Monday, April 12, 1999 Published at 14:30 GMT 15:30 UK
Schröder support for strikes tested
Mr Schroder has called for his party to back him
Germany's Chancellor Gerhard Schröder has appealed to his party to support his firm stand on bombing Yugoslavia - and flatly rejected calls by left-wingers for an end to Nato's air assault.
But Mr Schröder argued that Germany had a special responsibility to stand firm against Yugoslav President Slobodan Milosevic because of the nation's Nazi past.
The Nato attacks mark the first time that Germany's military has been drawn into combat against a sovereign country since World War II.
German Tornado jets are helping to attack Serb air defence radar systems and protect Nato bombers which have destroyed many military and strategic targets.

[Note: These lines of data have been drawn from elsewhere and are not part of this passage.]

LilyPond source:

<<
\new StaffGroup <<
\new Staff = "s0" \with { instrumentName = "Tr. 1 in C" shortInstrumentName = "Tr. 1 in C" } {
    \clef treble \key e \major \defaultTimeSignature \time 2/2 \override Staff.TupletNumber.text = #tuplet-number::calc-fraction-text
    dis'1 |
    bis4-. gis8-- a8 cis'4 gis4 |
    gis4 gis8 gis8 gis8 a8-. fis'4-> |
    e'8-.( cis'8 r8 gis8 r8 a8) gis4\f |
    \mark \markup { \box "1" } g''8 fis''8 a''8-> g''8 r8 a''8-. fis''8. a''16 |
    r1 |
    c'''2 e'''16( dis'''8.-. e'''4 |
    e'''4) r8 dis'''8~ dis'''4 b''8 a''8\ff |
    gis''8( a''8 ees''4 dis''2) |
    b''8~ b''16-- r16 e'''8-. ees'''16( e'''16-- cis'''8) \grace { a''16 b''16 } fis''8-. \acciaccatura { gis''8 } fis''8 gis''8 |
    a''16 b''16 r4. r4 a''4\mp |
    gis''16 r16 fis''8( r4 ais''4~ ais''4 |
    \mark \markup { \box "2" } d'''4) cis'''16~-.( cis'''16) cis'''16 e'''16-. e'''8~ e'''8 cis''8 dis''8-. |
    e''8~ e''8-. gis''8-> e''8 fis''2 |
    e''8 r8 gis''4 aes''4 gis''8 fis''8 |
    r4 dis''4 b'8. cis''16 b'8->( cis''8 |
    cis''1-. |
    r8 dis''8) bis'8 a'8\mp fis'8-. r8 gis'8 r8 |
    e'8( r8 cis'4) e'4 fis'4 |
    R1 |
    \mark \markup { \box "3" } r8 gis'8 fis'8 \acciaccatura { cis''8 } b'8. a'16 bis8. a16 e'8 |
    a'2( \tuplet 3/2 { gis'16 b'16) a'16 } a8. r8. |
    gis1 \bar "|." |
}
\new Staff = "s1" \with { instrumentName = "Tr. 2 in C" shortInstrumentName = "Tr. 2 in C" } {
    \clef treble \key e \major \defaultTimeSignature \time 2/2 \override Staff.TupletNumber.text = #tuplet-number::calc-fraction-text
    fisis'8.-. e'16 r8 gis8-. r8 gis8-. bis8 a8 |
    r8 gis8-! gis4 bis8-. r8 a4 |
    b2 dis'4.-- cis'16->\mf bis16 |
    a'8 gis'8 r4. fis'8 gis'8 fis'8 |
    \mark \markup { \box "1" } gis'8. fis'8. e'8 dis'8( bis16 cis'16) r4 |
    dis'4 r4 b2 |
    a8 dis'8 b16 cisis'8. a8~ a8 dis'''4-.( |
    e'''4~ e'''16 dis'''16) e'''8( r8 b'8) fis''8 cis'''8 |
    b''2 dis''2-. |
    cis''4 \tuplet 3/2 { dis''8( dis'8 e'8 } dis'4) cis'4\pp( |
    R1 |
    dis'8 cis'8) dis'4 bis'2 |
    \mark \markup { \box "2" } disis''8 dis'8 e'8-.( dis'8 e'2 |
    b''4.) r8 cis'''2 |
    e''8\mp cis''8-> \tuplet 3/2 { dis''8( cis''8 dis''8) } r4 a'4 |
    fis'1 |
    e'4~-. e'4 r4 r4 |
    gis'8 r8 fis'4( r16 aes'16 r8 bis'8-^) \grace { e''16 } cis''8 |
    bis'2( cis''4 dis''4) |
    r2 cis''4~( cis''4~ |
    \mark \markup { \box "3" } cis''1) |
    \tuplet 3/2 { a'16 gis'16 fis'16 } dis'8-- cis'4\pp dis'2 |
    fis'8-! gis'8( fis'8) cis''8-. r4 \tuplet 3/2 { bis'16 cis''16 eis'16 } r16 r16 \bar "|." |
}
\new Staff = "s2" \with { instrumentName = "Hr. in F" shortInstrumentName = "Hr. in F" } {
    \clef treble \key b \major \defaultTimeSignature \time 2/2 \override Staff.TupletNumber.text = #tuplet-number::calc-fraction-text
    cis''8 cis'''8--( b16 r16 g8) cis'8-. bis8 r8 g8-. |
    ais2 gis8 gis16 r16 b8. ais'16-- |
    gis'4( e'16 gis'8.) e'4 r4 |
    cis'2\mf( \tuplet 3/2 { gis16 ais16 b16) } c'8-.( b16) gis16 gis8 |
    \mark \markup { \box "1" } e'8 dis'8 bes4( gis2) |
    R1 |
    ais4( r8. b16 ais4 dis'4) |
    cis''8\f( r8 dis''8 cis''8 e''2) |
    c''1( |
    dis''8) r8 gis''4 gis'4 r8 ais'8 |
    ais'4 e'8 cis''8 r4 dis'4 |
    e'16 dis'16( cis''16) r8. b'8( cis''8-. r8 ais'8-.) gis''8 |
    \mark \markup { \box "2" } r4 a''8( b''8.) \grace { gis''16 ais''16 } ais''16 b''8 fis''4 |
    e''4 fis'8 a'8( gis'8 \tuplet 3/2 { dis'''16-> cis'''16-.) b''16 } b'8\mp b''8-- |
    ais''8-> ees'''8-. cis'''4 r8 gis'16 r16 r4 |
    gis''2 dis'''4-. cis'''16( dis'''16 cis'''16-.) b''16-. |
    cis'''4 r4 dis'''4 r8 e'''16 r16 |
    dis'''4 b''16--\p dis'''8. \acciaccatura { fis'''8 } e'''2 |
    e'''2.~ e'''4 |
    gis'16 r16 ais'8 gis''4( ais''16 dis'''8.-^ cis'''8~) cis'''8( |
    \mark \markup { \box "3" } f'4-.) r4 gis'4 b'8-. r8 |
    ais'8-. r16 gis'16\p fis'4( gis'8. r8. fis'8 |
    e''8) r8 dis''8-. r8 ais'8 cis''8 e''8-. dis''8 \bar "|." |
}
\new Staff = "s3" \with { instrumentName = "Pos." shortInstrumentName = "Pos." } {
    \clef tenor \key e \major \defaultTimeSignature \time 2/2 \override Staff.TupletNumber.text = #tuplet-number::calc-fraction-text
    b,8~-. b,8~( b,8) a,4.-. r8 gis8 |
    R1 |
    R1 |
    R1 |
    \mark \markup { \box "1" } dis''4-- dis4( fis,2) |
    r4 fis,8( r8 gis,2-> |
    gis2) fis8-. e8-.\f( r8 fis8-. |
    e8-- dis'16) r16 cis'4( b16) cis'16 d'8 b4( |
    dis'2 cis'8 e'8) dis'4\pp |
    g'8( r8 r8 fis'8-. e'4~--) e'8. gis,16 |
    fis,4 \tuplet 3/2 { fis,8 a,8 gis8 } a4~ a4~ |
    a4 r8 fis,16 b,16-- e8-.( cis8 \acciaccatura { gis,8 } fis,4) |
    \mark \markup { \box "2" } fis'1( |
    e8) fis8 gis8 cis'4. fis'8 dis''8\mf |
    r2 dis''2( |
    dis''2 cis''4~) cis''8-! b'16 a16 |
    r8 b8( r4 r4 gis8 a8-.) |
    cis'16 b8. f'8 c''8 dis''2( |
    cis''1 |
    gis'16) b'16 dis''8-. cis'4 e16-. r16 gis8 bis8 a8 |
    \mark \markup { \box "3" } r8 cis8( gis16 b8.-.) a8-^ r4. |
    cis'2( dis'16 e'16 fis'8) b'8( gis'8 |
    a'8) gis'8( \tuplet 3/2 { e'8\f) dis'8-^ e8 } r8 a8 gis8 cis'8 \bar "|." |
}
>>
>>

"We have a responsibility toward our allies in Nato," Mr Schröder said.
"We also have a responsibility toward the people of Kosovo who have become victims of the most gruesome human rights violations."
The chancellor's stand has provoked vocal objections from a minority in the party as well as the once thoroughly pacifist Greens, Mr Schröder's junior coalition partner.
A victory for the anti-war faction could have serious consequences for Nato's so far united front.
But the BBC's European Affairs correspondent William Horsley reports that outcome is unlikely as the anti-war movement in Germany has been more subdued than in some other member states of the alliance.
However there is considerable public unease that the policy is causing enormous damage to the Serbian economic infrastructure without as yet achieving its goal of rescuing Kosovo-Albanians persecuted by Serb forces.
The Kosovo crisis overshadowed a meeting originally called to install Mr Schröder as new party chairman.
The post fell vacant after the dramatic resignation last month of Oskar Lafontaine the party chairman and and finance minister.
Mr Lafontaine withdrew from politics after falling out with Mr Schröder because of the Chancellor's plans to abandon the left-wing economic policies which have alienated German business.